BEGIN PROVIDED ENTRIES

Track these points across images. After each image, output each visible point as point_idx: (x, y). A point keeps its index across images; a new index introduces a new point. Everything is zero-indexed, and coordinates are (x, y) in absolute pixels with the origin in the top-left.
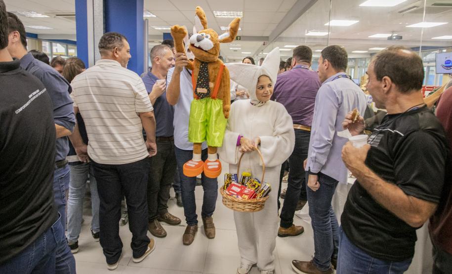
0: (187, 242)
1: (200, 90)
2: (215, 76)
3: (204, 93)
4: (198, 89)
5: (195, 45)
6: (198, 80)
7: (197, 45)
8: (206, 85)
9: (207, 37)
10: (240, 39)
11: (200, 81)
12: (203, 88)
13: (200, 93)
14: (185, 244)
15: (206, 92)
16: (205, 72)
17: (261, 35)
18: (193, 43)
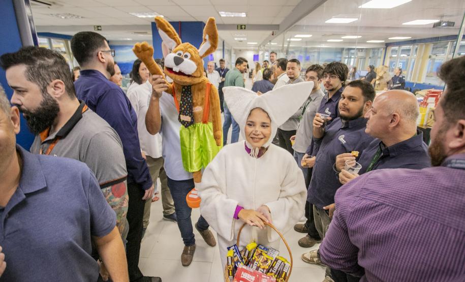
0: (186, 264)
1: (184, 118)
2: (203, 99)
3: (187, 122)
4: (181, 116)
5: (174, 70)
6: (181, 106)
7: (176, 69)
8: (189, 112)
9: (186, 56)
10: (245, 28)
11: (183, 107)
12: (186, 115)
13: (183, 121)
14: (184, 265)
15: (190, 121)
16: (188, 96)
17: (269, 23)
18: (170, 67)
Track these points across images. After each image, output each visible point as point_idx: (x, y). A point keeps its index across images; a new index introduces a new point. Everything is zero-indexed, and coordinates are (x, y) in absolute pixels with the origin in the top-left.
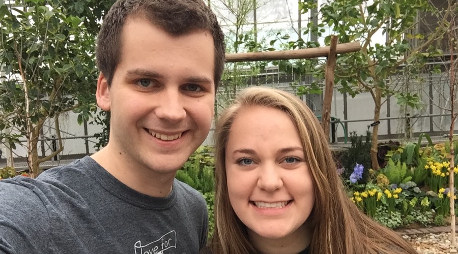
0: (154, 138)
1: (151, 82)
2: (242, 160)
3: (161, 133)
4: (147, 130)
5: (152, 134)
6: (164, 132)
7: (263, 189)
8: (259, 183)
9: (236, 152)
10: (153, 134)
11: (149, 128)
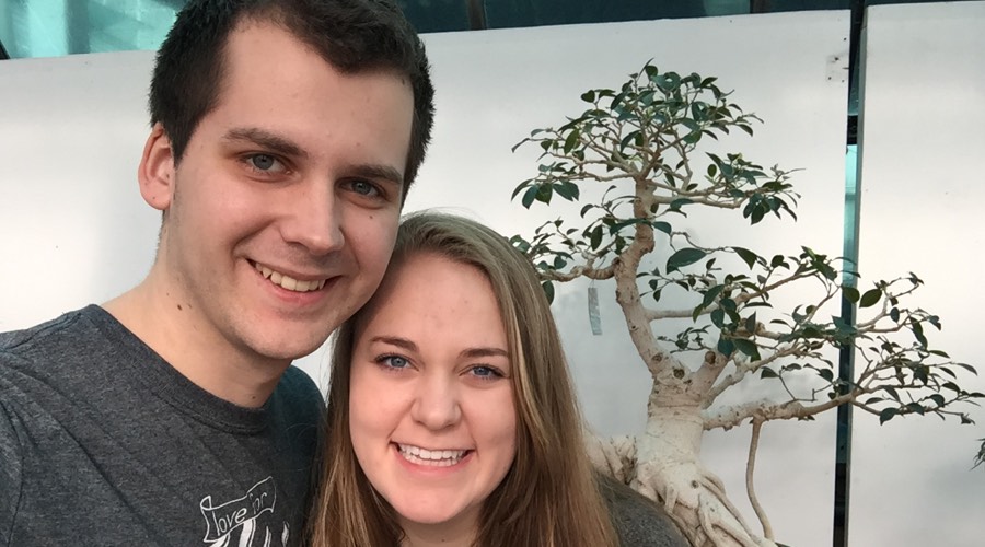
0: (265, 284)
1: (275, 161)
2: (388, 358)
3: (283, 273)
4: (252, 263)
5: (262, 273)
6: (293, 272)
7: (420, 423)
8: (415, 408)
9: (376, 340)
10: (266, 275)
11: (257, 260)
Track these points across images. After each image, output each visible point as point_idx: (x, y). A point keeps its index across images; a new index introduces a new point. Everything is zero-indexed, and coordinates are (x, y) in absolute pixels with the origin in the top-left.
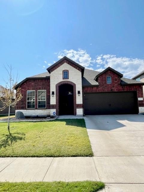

END PROVIDED ENTRIES

_WORK TO COMPLETE_. An exact copy of the material above is required, minus its images.

_RESPONSE_.
Track these points across images. After each image, output each visible point as point_idx: (x, y). A point keeps its index across images; a new index introduces a new point. Everything is zero-indexed, and coordinates are (x, y) in absolute pixels with the origin in the top-left.
0: (187, 242)
1: (200, 90)
2: (215, 76)
3: (204, 93)
4: (198, 89)
5: (195, 45)
6: (198, 80)
7: (197, 45)
8: (206, 85)
9: (207, 37)
10: (240, 39)
11: (200, 81)
12: (203, 88)
13: (200, 93)
14: (185, 244)
15: (206, 92)
16: (205, 72)
17: (261, 35)
18: (193, 43)
0: (186, 264)
1: (184, 118)
2: (203, 99)
3: (187, 122)
4: (181, 116)
5: (174, 70)
6: (181, 106)
7: (176, 69)
8: (189, 112)
9: (186, 56)
10: (245, 28)
11: (183, 107)
12: (186, 115)
13: (183, 121)
14: (184, 265)
15: (190, 121)
16: (188, 96)
17: (269, 23)
18: (170, 67)
Track these points across images. After each image, output each visible point as point_idx: (x, y). A point keeps its index across images; a new index introduces a new point. Everything is zero-indexed, and coordinates are (x, y) in absolute pixels with the origin in the top-left.
0: (154, 138)
1: (151, 82)
2: (242, 160)
3: (161, 133)
4: (147, 130)
5: (152, 134)
6: (164, 132)
7: (263, 189)
8: (259, 183)
9: (236, 152)
10: (153, 134)
11: (149, 128)
0: (265, 284)
1: (275, 161)
2: (388, 358)
3: (283, 273)
4: (252, 263)
5: (262, 273)
6: (293, 272)
7: (420, 423)
8: (415, 408)
9: (376, 340)
10: (266, 275)
11: (257, 260)
Track these points across images. After each image, output each visible point as point_idx: (x, y). A point keeps its index across images; a new index introduces a new point. Everything is zero-indexed, and coordinates are (x, y) in absolute pixels with the origin in the top-left.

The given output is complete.